Copy every line in the listing that contains "Heladería".

[[ Records for this task open ]]

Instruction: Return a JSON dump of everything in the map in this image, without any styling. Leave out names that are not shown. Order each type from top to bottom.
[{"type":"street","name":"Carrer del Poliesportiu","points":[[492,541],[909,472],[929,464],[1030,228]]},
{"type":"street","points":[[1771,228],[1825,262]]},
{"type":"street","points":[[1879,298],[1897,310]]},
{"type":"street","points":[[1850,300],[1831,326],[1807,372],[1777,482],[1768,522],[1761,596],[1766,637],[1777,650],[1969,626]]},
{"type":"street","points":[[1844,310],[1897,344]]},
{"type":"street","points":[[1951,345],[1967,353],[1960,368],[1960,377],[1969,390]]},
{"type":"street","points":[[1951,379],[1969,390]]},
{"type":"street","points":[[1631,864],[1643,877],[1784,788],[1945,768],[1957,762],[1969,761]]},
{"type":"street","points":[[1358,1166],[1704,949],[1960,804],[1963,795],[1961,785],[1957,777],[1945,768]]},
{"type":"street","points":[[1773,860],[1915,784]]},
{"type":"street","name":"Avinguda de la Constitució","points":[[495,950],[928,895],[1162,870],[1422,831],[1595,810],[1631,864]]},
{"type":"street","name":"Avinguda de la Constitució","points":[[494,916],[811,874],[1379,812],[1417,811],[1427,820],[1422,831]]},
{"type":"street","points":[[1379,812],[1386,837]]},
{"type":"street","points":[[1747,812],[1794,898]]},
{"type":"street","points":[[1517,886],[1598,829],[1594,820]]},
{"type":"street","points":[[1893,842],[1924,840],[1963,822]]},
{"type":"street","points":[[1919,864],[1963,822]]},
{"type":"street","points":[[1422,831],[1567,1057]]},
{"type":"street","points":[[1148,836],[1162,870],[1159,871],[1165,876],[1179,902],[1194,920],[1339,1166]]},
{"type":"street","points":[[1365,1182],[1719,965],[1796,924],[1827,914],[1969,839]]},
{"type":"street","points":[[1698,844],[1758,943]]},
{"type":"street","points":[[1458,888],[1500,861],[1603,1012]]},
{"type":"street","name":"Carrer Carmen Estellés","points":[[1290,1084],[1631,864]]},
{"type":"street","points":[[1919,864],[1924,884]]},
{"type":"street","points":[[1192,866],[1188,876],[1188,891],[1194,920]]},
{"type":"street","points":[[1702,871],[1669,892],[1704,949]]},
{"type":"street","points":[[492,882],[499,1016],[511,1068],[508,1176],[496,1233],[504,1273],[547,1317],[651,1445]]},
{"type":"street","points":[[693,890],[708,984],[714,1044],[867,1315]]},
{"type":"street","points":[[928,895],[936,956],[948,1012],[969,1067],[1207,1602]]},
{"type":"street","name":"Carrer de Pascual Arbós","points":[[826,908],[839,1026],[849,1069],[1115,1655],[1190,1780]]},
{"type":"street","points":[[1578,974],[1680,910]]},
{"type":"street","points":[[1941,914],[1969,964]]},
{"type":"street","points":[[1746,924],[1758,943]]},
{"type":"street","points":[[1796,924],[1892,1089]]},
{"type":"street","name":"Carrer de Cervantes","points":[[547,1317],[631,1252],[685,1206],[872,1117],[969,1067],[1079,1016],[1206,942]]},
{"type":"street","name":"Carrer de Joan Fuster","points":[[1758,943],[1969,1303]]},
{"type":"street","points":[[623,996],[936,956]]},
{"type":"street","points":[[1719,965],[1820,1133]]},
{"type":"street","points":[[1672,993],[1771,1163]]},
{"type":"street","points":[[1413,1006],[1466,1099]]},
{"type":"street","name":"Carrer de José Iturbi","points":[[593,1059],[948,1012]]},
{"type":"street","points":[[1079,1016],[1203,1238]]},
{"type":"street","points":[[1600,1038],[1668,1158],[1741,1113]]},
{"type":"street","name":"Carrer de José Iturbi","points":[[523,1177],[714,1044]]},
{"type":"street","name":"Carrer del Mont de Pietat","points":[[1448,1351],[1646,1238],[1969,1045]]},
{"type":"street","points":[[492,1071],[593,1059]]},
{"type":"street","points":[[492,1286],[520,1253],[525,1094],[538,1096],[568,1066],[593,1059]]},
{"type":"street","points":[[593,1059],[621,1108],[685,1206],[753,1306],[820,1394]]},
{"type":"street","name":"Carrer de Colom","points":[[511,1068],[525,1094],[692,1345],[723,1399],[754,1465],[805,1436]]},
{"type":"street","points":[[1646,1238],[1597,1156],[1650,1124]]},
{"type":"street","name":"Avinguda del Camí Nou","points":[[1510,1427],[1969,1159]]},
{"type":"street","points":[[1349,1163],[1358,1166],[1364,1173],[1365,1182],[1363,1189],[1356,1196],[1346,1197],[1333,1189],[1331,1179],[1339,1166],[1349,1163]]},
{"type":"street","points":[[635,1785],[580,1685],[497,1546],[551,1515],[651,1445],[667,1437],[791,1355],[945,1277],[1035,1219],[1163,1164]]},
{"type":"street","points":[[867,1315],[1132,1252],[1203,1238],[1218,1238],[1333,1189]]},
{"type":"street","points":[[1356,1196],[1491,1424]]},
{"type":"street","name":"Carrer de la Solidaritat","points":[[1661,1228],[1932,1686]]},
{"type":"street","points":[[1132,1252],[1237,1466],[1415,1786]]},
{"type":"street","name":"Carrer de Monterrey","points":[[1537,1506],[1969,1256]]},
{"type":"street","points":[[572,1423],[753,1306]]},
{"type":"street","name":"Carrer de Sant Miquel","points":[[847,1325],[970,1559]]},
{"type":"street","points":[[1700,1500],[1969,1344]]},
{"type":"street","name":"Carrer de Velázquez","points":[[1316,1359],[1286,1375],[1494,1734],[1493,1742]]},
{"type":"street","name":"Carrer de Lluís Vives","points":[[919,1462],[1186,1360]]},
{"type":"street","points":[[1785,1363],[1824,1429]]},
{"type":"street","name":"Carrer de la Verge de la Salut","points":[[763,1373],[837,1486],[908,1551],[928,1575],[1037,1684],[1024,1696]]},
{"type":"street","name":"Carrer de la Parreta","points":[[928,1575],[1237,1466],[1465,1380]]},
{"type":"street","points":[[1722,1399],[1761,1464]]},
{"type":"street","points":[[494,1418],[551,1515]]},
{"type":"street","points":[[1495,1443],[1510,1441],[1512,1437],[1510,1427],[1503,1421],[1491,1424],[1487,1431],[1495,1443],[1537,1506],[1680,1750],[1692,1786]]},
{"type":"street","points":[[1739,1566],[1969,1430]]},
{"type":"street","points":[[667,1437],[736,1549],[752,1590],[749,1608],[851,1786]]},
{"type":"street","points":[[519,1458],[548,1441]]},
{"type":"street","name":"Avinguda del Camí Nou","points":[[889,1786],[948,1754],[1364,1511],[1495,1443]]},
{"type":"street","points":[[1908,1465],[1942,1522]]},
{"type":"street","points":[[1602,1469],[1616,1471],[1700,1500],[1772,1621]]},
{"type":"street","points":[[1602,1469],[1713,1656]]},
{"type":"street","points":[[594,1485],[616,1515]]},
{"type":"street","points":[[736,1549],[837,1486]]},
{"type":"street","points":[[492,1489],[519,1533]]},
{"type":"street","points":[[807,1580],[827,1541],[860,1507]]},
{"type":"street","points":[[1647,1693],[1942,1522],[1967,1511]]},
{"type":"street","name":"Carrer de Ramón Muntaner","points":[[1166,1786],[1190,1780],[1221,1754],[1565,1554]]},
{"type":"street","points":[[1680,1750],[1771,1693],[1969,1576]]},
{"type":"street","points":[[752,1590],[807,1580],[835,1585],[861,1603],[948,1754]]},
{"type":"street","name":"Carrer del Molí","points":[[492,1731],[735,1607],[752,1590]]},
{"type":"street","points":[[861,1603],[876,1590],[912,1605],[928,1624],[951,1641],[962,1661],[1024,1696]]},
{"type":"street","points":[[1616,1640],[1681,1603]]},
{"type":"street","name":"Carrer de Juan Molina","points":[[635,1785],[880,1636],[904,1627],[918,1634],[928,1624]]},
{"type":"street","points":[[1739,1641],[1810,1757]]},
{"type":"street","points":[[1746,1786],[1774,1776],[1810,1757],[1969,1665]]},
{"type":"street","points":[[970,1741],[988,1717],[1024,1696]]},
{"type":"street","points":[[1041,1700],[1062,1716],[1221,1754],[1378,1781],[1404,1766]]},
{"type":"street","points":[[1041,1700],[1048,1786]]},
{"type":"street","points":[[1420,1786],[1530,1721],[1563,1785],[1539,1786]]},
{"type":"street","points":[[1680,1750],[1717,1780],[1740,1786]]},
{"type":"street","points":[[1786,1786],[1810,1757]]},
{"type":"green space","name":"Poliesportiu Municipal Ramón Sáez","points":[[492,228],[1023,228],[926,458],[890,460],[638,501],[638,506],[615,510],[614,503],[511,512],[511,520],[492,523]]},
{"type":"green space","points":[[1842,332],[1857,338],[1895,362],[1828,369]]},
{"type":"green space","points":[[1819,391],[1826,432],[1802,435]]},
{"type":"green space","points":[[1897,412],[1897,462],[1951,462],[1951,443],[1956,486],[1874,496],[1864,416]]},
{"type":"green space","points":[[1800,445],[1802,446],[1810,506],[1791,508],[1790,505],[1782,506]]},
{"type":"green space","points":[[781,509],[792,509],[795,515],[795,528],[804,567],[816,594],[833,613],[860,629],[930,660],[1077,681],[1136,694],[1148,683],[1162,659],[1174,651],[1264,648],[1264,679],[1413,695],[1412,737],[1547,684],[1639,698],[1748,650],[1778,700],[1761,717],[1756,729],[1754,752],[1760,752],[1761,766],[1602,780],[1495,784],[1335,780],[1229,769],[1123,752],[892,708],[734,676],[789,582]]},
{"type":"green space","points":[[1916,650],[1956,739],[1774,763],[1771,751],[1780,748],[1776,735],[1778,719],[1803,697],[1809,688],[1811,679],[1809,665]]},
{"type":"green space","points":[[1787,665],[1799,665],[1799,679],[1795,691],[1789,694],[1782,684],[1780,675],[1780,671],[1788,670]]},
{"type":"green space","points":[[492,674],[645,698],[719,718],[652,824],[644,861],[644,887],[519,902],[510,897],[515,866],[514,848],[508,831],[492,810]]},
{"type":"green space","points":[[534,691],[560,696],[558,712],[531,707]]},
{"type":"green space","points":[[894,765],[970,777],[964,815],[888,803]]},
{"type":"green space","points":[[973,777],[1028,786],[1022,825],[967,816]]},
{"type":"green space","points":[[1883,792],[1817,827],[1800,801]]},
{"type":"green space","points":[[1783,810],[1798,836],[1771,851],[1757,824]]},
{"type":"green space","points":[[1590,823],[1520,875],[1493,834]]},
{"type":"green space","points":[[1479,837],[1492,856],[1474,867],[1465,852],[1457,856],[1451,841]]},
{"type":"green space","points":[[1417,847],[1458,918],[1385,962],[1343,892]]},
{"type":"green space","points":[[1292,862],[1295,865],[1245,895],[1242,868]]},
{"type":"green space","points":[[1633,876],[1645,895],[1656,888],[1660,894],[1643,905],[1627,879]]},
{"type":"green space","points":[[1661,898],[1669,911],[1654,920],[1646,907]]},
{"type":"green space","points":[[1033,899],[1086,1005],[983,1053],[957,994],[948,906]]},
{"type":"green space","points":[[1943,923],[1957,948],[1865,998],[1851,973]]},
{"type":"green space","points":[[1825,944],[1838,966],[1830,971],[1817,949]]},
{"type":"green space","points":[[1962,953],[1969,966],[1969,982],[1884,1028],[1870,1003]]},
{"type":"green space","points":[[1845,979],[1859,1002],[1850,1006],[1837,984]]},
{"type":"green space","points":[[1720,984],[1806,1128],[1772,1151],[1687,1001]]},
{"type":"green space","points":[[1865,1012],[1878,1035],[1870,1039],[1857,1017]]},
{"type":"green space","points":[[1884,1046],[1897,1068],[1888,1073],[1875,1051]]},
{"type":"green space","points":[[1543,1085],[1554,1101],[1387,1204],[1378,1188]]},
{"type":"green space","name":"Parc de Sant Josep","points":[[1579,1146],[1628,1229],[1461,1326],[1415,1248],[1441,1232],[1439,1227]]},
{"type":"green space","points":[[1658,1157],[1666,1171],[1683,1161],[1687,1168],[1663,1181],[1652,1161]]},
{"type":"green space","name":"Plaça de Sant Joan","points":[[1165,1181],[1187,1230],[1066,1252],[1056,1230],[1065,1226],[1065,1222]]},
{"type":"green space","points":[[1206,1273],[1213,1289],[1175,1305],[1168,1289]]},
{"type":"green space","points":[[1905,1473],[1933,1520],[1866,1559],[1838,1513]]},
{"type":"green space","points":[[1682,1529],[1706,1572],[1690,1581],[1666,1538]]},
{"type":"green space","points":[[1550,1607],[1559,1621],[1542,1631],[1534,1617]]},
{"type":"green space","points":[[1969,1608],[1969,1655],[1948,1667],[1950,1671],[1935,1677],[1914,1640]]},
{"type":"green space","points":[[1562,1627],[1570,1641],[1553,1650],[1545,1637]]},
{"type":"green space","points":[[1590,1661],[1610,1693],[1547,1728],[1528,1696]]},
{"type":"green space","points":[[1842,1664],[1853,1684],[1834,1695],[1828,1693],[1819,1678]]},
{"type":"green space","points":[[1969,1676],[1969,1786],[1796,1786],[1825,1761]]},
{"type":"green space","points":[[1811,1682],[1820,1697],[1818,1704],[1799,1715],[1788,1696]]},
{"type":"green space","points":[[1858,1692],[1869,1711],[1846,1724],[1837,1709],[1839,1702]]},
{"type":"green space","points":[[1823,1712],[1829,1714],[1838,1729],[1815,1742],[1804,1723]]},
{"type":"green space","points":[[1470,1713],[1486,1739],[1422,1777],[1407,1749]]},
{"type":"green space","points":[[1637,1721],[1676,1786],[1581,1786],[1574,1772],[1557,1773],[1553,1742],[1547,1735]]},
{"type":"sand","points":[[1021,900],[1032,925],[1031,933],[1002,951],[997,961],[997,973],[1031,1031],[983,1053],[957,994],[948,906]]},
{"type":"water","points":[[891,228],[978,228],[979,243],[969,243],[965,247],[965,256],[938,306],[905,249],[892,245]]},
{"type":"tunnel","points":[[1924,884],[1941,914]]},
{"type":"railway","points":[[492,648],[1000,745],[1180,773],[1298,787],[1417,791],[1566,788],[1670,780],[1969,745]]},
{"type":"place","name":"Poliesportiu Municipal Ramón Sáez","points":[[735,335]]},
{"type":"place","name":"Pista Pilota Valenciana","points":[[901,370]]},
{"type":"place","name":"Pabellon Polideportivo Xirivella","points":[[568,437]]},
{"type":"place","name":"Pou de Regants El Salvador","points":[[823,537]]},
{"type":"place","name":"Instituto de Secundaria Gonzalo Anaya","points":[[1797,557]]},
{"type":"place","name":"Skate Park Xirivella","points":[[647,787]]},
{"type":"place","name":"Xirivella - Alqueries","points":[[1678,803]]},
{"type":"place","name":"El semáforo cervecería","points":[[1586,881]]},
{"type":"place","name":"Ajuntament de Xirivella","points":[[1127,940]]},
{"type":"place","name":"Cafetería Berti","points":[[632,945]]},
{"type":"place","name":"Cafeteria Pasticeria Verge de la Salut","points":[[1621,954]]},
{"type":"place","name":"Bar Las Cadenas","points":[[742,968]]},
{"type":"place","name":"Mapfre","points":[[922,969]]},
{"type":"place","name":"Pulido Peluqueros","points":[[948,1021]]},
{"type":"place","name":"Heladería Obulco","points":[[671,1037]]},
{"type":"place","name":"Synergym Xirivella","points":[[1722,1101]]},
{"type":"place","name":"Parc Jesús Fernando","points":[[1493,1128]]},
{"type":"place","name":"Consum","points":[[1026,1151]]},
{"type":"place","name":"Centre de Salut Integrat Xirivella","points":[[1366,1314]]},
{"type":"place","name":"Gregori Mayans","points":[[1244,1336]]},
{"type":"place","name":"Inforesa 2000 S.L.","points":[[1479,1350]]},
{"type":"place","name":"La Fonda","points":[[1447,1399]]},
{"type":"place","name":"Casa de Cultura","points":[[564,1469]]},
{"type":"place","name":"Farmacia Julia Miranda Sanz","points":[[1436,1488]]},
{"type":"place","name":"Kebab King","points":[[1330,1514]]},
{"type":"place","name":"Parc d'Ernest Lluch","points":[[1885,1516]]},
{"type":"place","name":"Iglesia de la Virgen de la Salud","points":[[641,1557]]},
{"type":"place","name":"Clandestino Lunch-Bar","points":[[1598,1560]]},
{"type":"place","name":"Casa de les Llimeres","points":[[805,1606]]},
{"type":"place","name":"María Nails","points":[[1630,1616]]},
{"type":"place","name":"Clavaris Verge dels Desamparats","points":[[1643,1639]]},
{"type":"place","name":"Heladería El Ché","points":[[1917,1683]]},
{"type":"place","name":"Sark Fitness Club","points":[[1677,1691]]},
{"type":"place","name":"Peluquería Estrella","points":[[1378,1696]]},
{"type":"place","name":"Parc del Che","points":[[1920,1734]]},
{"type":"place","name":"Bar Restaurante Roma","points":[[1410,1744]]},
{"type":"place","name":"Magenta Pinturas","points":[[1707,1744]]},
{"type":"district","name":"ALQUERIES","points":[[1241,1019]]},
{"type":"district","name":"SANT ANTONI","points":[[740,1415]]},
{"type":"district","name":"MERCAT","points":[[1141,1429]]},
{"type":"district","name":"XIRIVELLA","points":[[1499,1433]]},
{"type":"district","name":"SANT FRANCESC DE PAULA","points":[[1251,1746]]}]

[[ Records for this task closed ]]

*Written solution*
{"type":"place","name":"Heladería Obulco","points":[[671,1037]]},
{"type":"place","name":"Heladería El Ché","points":[[1917,1683]]},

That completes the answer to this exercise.